• [What you need to do] For each statement below, state whether it agrees with the pinecone pen thread, and support each yes or no with the deciding words of the thread, quoted exactly. (a) The cones came from a pine native to the southeast US. (b) The cone core used for the finished pen had to be treated with CA glue before turning. (c) A pen mill is recommended for squaring the cone blanks.

# Pinecone cigar pen



## Gary Beasley (Jan 21, 2009)

I recently got some cones from a longneedle pine, native to the southeast us unlike the loblollys you usually see. Very big cones. I de tabbed then down to the core, smoothed them on the belt sander and several were large enough for making large body pens. This is one I just finished.


----------



## jpr28056 (Jan 23, 2010)

That turned out really nice. I haven't been able to find one big enough around here to turn.


----------



## jdixon (Nov 21, 2007)

That is really cool. Nice job on the pen. When I have used corn cobs for pens I had to soak the cob with thin ca glue to harden it. Did you have to do anything similar to pine cone or was it hard enough to turn as is?

john


----------



## Gary Beasley (Jan 21, 2009)

jdixon said:


> That is really cool. Nice job on the pen. When I have used corn cobs for pens I had to soak the cob with thin ca glue to harden it. Did you have to do anything similar to pine cone or was it hard enough to turn as is?
> 
> john


This particular core was hard enough to turn without the CA treatment.


----------



## don716 (Mar 1, 2008)

Great looking pen. A friend of mine just returned from Calif. and brought me a few cones to work with.These things are huge compared to the ones found here in GA.I'm glad to see what they will look like.
Donny


----------



## Gary Beasley (Jan 21, 2009)

A bit of advise, keep the pen mill away from it. The teeth catch and shatter the cone blanks. This is best squared on the belt sander. I also used the belt sander to even out the blanks before drilling on the lathe. Wedging a slip of sandpaper in the chuck at strategic points helps to center the blank on the bit.


----------



## Mrs. Texas Timbers (Nov 26, 2008)

*A Pine Cone Pen...who would have thought.*

We had some HUGE pine cones on our front yard a few weeks back. Unfortunately, they were either thrown out or run over by yours truly on the riding lawn mower. Oops! I think there might still be a few out there. I'll never look at a pine cone the same way ever again. :blink:


----------

• [Entries shown]

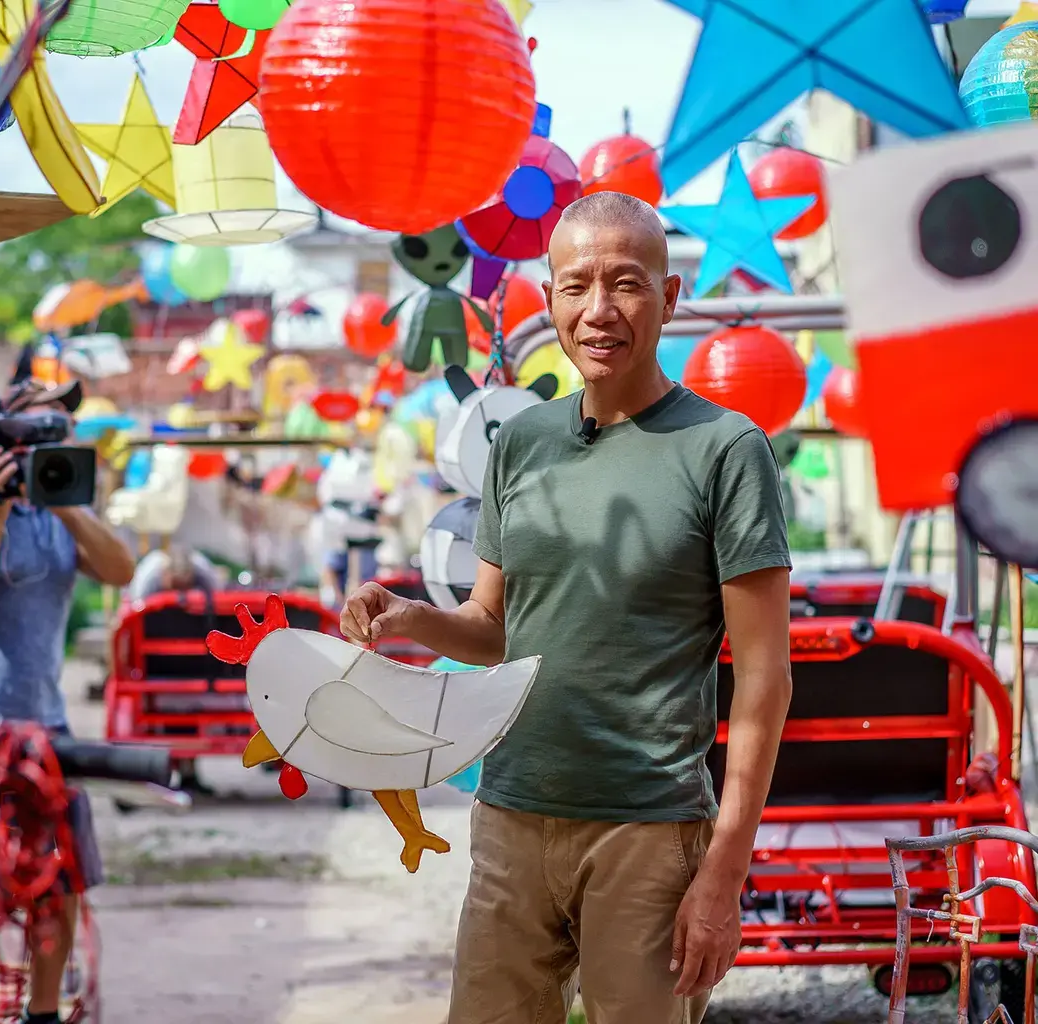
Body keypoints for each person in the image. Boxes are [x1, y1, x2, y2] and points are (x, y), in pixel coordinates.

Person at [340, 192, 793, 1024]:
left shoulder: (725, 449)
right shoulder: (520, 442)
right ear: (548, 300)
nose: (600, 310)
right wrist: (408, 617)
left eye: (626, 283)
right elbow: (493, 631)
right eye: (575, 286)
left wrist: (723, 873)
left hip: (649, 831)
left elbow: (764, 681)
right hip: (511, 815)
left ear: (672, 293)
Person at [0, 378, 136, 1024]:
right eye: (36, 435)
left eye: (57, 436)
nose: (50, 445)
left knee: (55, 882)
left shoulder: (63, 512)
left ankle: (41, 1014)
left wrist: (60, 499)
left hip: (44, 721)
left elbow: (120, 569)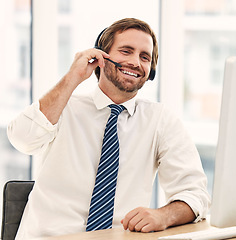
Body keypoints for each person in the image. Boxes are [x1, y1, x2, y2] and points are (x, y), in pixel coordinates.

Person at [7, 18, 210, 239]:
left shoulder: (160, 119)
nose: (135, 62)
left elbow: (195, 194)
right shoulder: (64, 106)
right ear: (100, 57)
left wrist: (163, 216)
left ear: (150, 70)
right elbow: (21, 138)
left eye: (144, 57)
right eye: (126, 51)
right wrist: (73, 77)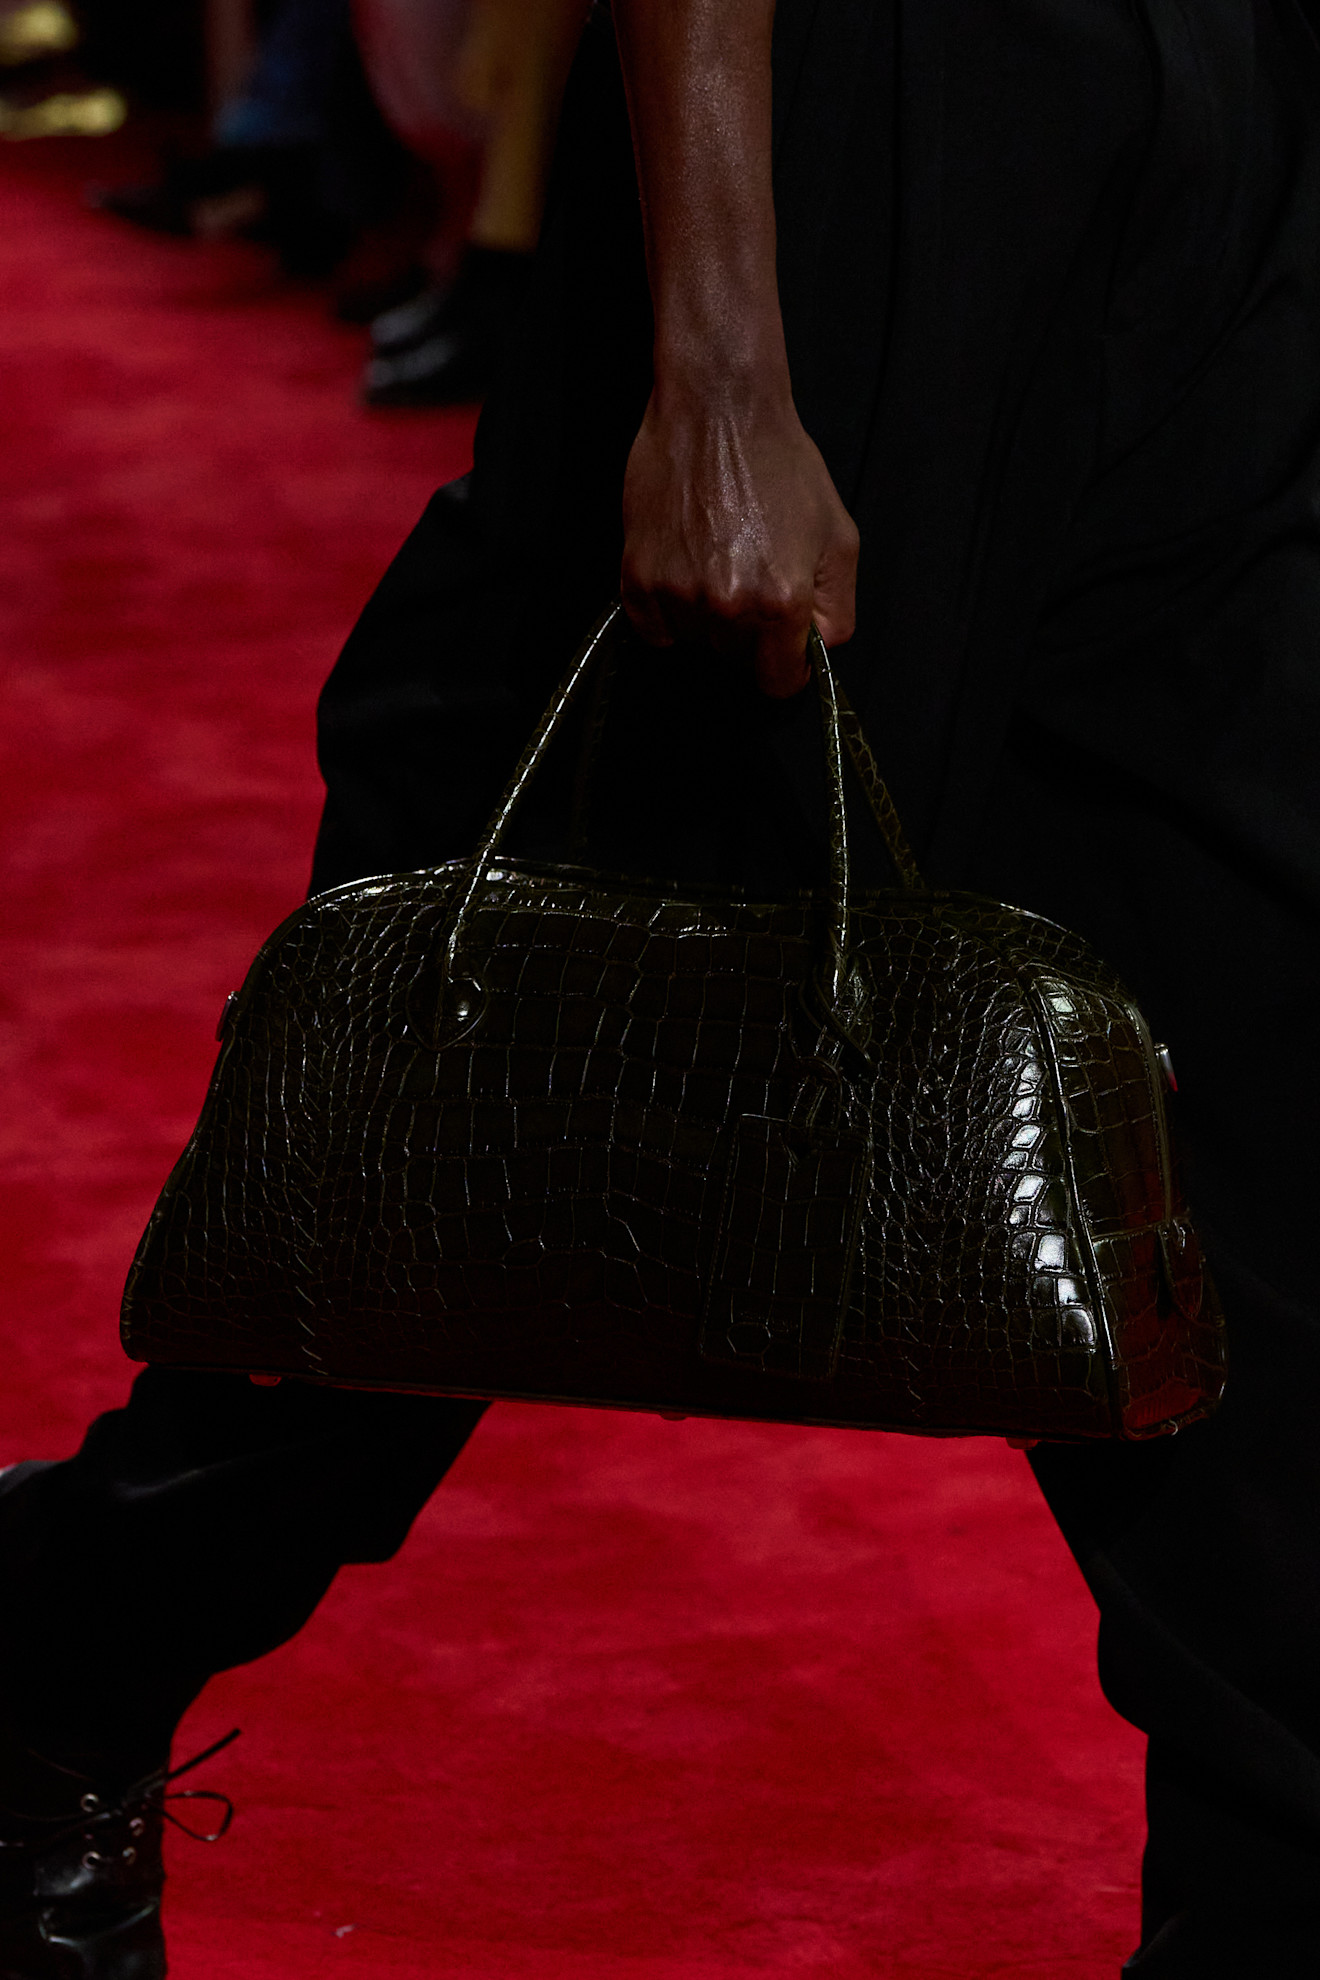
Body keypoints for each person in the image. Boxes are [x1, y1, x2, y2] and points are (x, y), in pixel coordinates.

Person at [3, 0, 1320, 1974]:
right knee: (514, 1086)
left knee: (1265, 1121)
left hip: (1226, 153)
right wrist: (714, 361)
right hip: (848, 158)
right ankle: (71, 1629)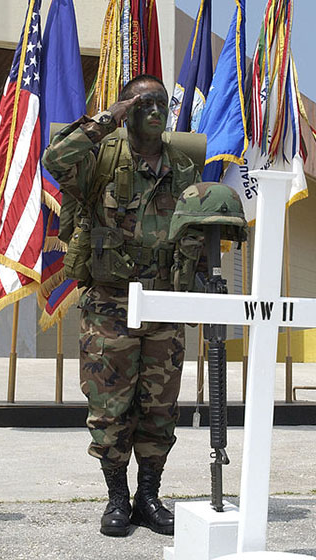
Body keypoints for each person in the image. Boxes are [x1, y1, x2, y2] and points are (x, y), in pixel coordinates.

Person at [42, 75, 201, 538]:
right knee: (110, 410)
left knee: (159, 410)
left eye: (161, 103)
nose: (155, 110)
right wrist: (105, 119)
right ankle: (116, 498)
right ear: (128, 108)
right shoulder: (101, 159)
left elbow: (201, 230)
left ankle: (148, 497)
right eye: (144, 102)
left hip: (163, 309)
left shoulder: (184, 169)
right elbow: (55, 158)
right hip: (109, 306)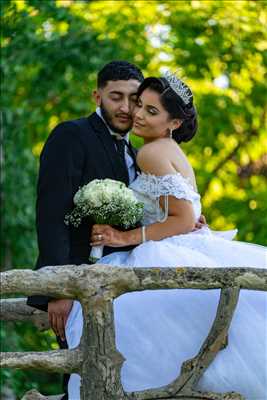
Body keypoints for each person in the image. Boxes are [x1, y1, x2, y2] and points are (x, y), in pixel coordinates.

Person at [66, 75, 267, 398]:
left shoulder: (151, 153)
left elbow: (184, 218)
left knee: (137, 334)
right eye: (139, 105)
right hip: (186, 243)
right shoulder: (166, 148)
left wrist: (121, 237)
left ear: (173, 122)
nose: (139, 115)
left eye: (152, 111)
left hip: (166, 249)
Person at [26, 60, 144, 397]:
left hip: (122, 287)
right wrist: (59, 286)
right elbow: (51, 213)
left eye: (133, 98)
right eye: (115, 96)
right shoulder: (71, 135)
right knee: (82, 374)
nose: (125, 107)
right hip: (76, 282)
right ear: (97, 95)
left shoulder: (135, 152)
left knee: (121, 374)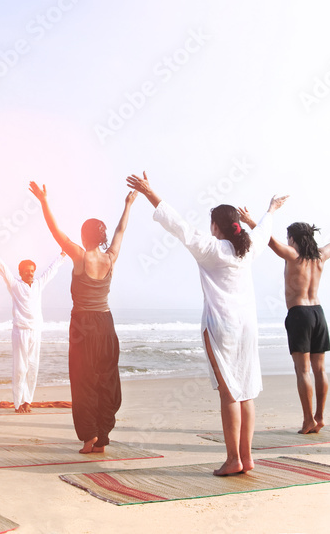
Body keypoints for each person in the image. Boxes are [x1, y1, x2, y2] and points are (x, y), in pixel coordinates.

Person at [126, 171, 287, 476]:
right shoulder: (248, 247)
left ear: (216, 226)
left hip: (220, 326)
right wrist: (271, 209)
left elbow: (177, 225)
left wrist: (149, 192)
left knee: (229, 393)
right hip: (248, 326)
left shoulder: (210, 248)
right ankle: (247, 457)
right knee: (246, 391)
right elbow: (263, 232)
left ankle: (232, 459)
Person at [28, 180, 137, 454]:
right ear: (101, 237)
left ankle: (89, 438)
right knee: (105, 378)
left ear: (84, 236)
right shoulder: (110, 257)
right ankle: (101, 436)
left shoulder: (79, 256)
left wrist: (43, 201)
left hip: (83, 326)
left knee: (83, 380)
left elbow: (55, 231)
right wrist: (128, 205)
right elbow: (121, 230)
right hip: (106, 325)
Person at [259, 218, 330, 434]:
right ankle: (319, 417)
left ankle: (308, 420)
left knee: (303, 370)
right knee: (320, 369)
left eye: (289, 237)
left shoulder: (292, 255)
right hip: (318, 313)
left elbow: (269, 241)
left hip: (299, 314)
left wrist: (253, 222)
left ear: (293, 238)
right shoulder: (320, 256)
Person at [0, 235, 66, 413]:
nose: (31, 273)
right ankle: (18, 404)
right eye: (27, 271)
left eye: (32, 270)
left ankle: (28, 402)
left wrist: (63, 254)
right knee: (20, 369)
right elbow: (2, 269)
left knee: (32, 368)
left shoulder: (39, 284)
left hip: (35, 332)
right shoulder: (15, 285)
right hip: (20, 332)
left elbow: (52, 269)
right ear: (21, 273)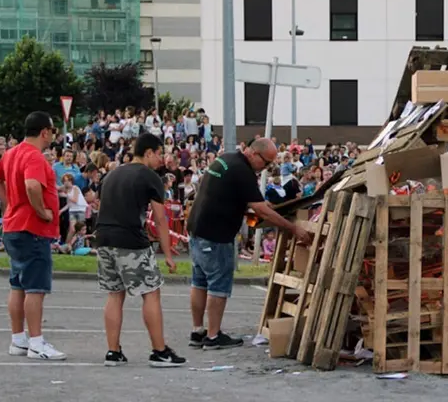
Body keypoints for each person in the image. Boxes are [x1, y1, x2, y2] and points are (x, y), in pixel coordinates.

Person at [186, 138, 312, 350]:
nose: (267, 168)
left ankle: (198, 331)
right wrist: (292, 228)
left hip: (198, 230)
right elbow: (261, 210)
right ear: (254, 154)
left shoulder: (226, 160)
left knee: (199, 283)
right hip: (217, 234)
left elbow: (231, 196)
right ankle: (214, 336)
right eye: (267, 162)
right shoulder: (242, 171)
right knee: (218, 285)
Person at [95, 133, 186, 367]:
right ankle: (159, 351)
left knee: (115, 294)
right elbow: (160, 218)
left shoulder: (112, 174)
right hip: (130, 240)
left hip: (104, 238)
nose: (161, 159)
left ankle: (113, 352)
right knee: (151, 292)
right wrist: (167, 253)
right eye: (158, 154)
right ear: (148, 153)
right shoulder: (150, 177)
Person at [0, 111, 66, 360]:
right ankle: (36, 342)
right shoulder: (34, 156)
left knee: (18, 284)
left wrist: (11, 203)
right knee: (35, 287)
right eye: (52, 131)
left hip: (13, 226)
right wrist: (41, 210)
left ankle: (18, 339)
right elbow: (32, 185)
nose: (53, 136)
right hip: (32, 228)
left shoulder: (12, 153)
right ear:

• [Exercise output]
(a) Yes: "I recently got some cones from a longneedle pine, native to the southeast us"
(b) No: "This particular core was hard enough to turn without the CA treatment."
(c) No: "keep the pen mill away from it. The teeth catch and shatter the cone blanks. This is best squared on the belt sander."